◆ **Assigned task**: Restate all the lines below word for word, but omit the pictures.

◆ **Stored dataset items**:
----
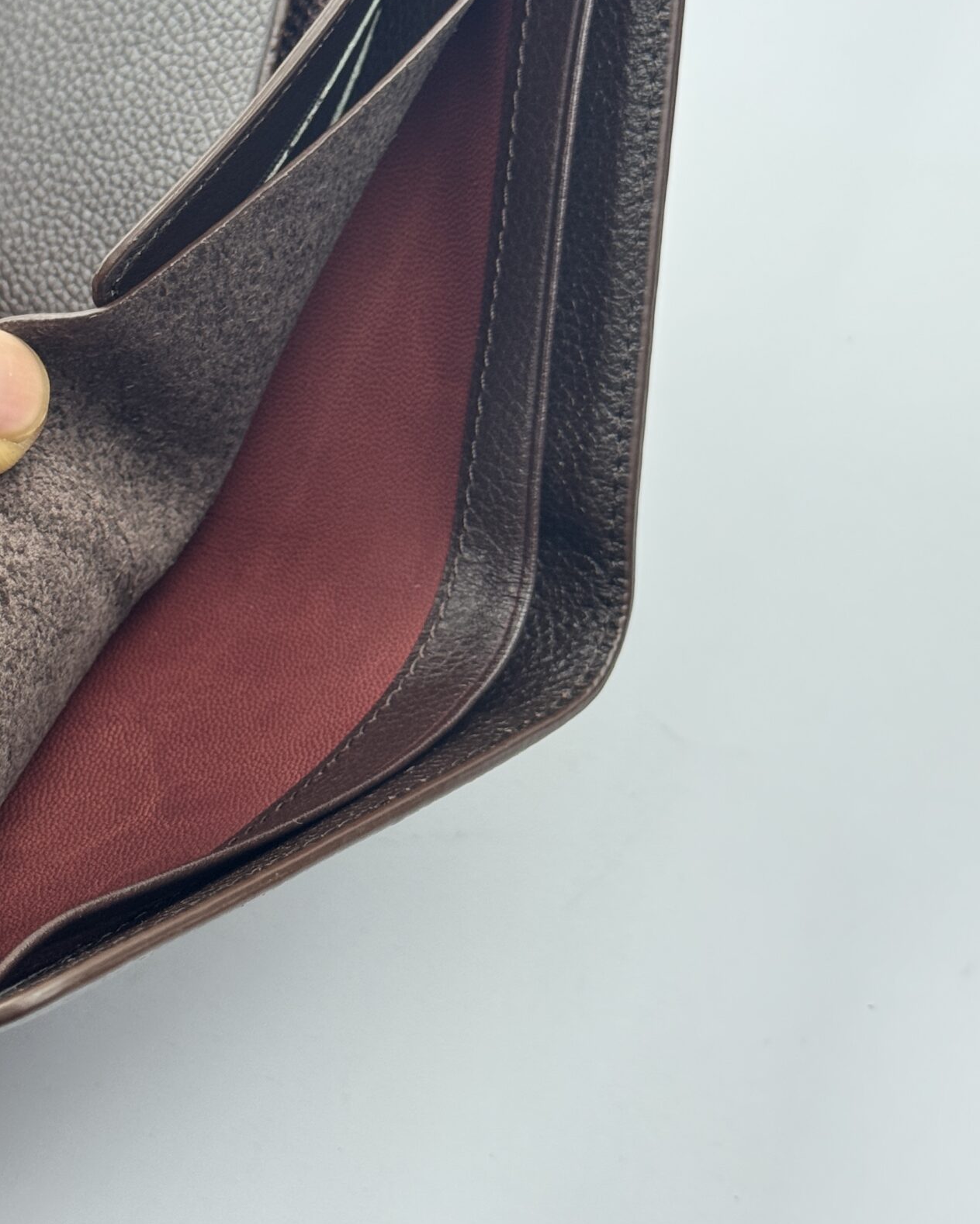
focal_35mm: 76
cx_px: 285
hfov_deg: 20.1
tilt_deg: -46.3
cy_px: 413
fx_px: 2755
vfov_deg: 24.9
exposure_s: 1/100
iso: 80
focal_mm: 6.76
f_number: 1.78
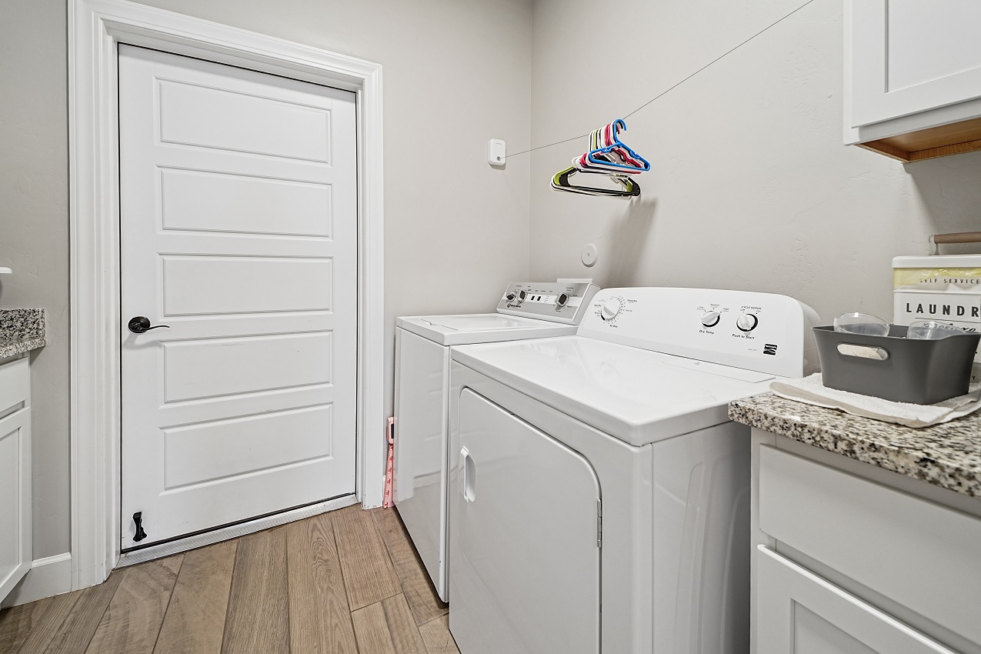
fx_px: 381
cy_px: 327
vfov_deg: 81.2
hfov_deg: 104.3
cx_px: 490
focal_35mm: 14
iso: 250
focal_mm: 14
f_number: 4.5
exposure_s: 1/15
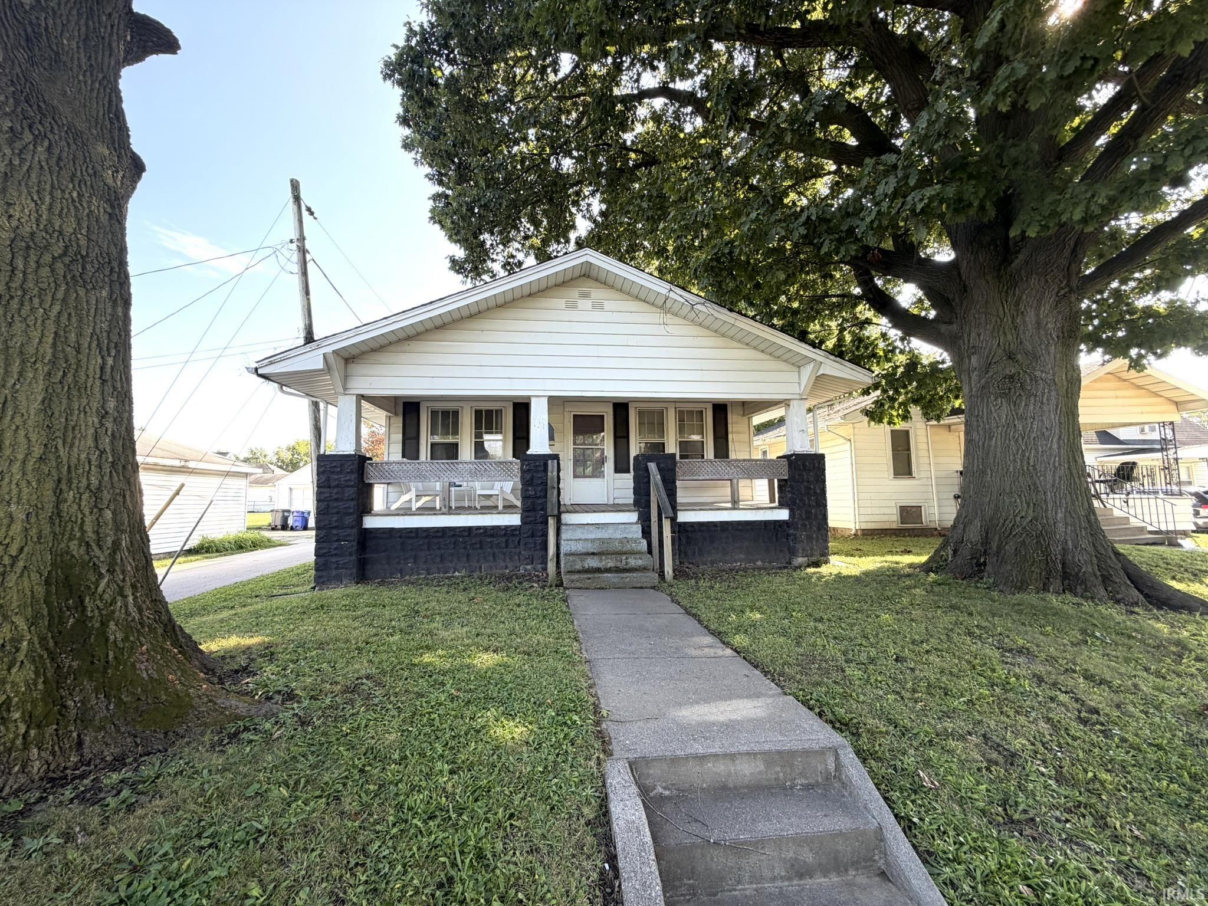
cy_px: 453
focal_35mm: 14
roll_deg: +1.3
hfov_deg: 102.1
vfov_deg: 85.7
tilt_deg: +5.8
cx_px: 604
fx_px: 489
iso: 40
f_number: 2.2
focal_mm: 2.22
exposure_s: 1/229
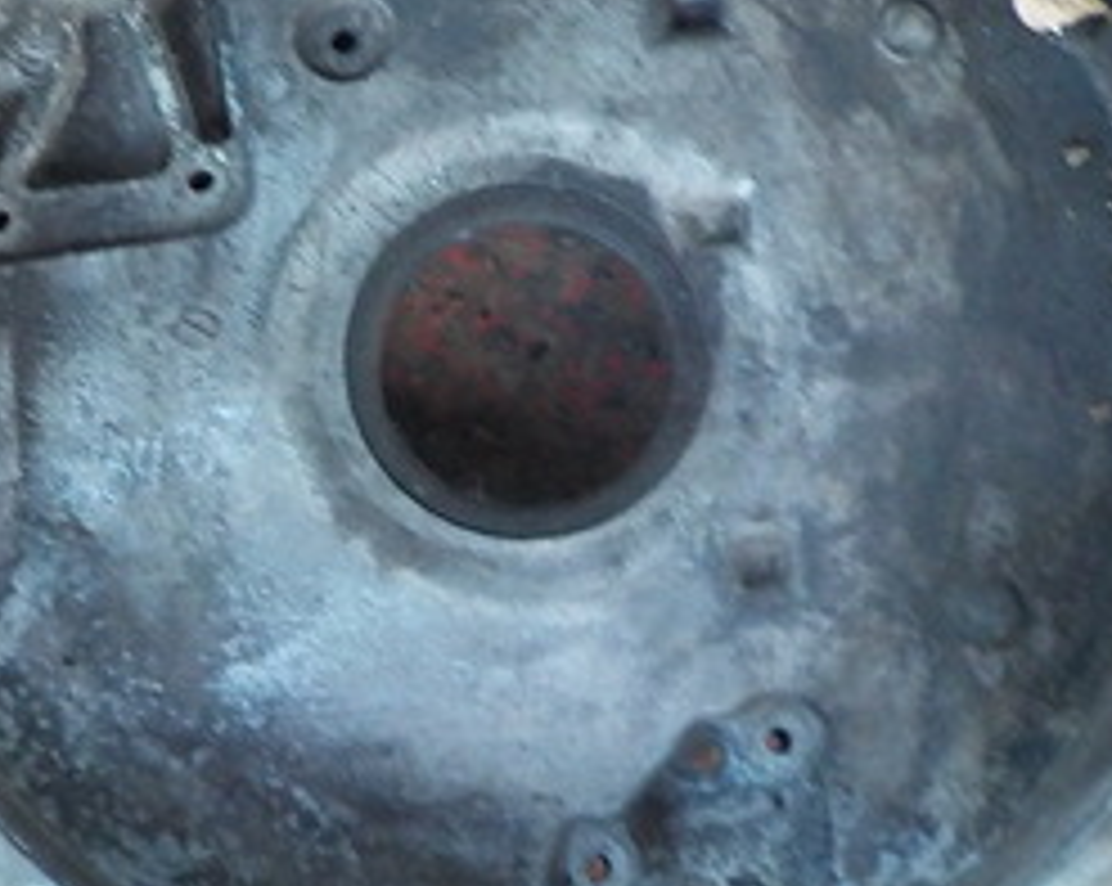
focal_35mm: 76
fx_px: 2498
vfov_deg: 20.1
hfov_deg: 25.0
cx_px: 405
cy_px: 387
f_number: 3.3
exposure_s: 1/30
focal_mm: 4.1
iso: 320
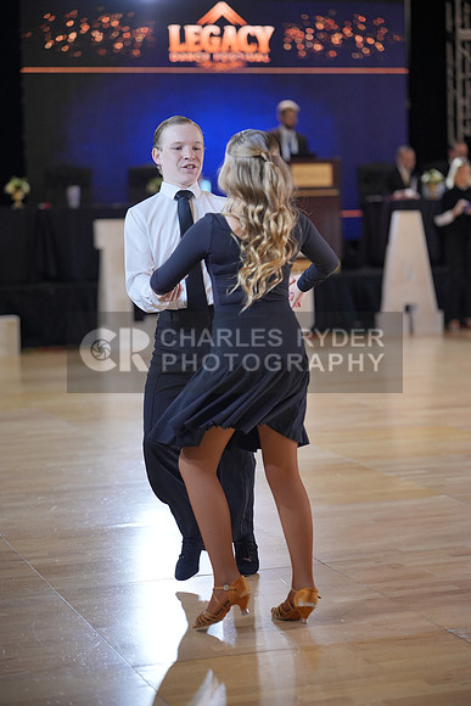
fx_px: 1530
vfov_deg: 26.0
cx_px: 236
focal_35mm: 78
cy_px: 353
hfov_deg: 17.5
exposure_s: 1/500
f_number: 2
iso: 1000
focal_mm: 78
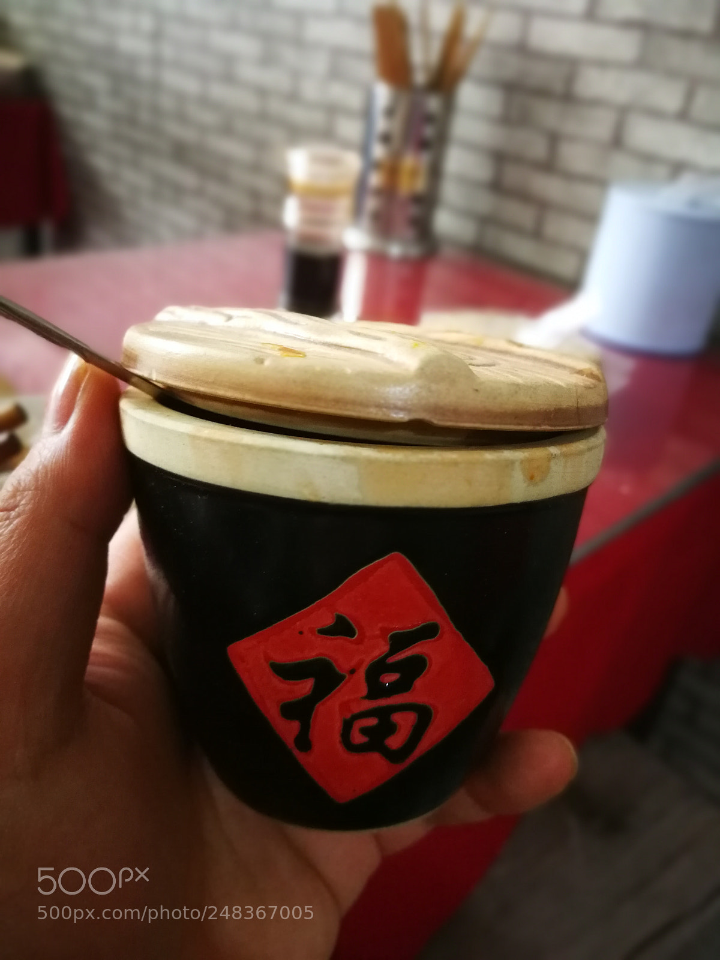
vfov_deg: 65.3
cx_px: 360
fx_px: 749
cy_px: 480
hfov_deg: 51.4
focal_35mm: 27
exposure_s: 1/20
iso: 500
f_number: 4
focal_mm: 3.95
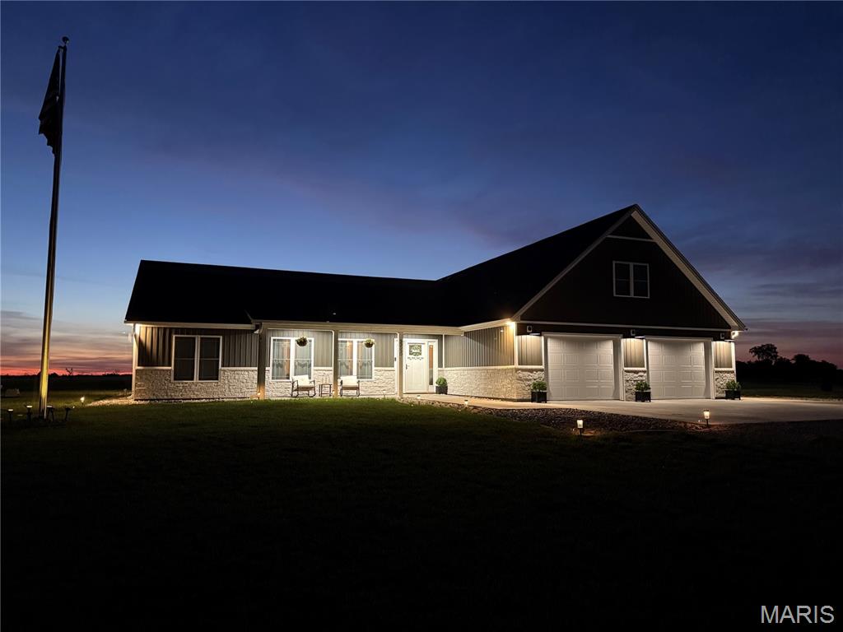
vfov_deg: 56.8
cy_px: 316
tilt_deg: +6.3
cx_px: 422
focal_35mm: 24
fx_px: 584
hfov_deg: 71.6
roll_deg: -0.2
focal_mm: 6.76
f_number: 1.78
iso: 800
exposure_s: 1/30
----
◆ **Reply**:
focal_35mm: 76
cx_px: 285
hfov_deg: 20.1
tilt_deg: -46.3
cy_px: 413
fx_px: 2755
vfov_deg: 24.9
exposure_s: 1/100
iso: 80
focal_mm: 6.76
f_number: 1.78
fx_px: 381
cy_px: 327
vfov_deg: 81.2
hfov_deg: 104.3
cx_px: 490
focal_35mm: 14
iso: 250
focal_mm: 14
f_number: 4.5
exposure_s: 1/15
cy_px: 453
focal_35mm: 14
roll_deg: +1.3
hfov_deg: 102.1
vfov_deg: 85.7
tilt_deg: +5.8
cx_px: 604
fx_px: 489
iso: 40
f_number: 2.2
focal_mm: 2.22
exposure_s: 1/229
focal_35mm: 76
fx_px: 2498
vfov_deg: 20.1
hfov_deg: 25.0
cx_px: 405
cy_px: 387
f_number: 3.3
exposure_s: 1/30
focal_mm: 4.1
iso: 320
fx_px: 1530
vfov_deg: 26.0
cx_px: 236
focal_35mm: 78
cy_px: 353
hfov_deg: 17.5
exposure_s: 1/500
f_number: 2
iso: 1000
focal_mm: 78
vfov_deg: 65.3
cx_px: 360
fx_px: 749
cy_px: 480
hfov_deg: 51.4
focal_35mm: 27
exposure_s: 1/20
iso: 500
f_number: 4
focal_mm: 3.95
vfov_deg: 56.8
cy_px: 316
tilt_deg: +6.3
cx_px: 422
focal_35mm: 24
fx_px: 584
hfov_deg: 71.6
roll_deg: -0.2
focal_mm: 6.76
f_number: 1.78
iso: 800
exposure_s: 1/30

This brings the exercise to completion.